[Data provided Boundary: Start]
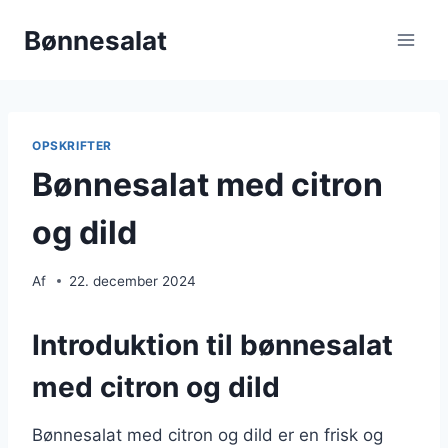
Fortsæt
Bønnesalat
til
indhold
OPSKRIFTER
Bønnesalat med citron
og dild
Af
22. december 2024
Introduktion til bønnesalat
med citron og dild
Bønnesalat med citron og dild er en frisk og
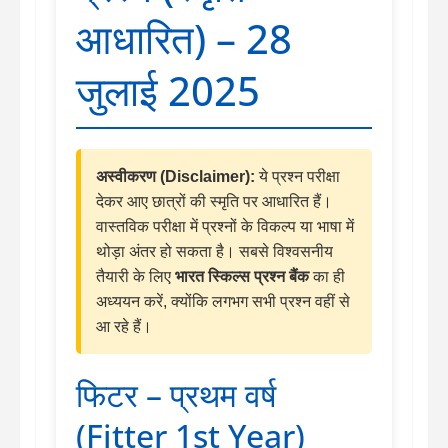
आधारित) – 28
जुलाई 2025
अस्वीकरण (Disclaimer):
ये प्रश्न परीक्षा
देकर आए छात्रों की स्मृति पर आधारित हैं।
वास्तविक परीक्षा में प्रश्नों के विकल्प या भाषा में
थोड़ा अंतर हो सकता है। सबसे विश्वसनीय
तैयारी के लिए
भारत स्किल्स प्रश्न बैंक
का ही
अध्ययन करें, क्योंकि लगभग सभी प्रश्न वहीं से
आ रहे हैं।
फिटर – प्रथम वर्ष
(Fitter 1st Year)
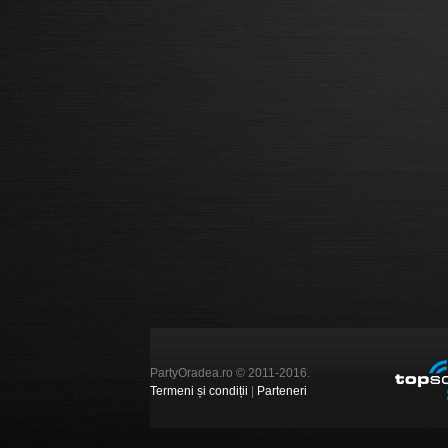
PartyOradea.ro © 2011-2016.
Termeni și condiții
|
Parteneri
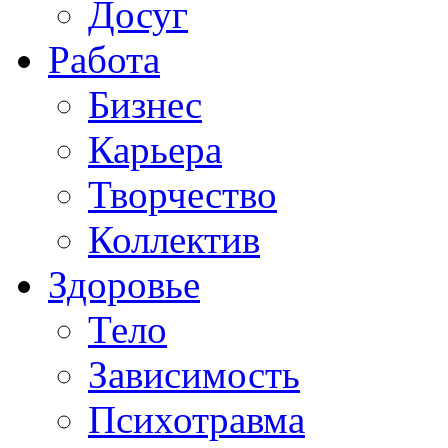
Досуг
Работа
Бизнес
Карьера
Творчество
Коллектив
Здоровье
Тело
Зависимость
Психотравма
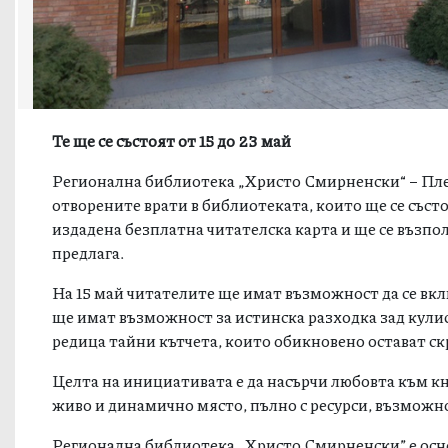
Те ще се състоят от 15 до 23 май
Регионална библиотека „Христо Смирненски“ – Плев
отворените врати в библиотеката, които ще се състо
издадена безплатна читателска карта и ще се възпо
предлага.
На 15 май читателите ще имат възможност да се вк
ще имат възможност за истинска разходка зад кулис
редица тайни кътчета, които обикновено остават ск
Целта на инициативата е да насърчи любовта към кн
живо и динамично място, пълно с ресурси, възможн
Регионална библиотека „Христо Смирненски” е основа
[Data provided Boundary: End]
What the task asks.
Please repeat exactly the data above from its first line to the line that contains "तैयारी के लिए", inclusive, and leave every picture out.

Exercise answer.
Fortsæt
Bønnesalat
til
indhold
OPSKRIFTER
Bønnesalat med citron
og dild
Af
22. december 2024
Introduktion til bønnesalat
med citron og dild
Bønnesalat med citron og dild er en frisk og
आधारित) – 28
जुलाई 2025
अस्वीकरण (Disclaimer):
ये प्रश्न परीक्षा
देकर आए छात्रों की स्मृति पर आधारित हैं।
वास्तविक परीक्षा में प्रश्नों के विकल्प या भाषा में
थोड़ा अंतर हो सकता है। सबसे विश्वसनीय
तैयारी के लिए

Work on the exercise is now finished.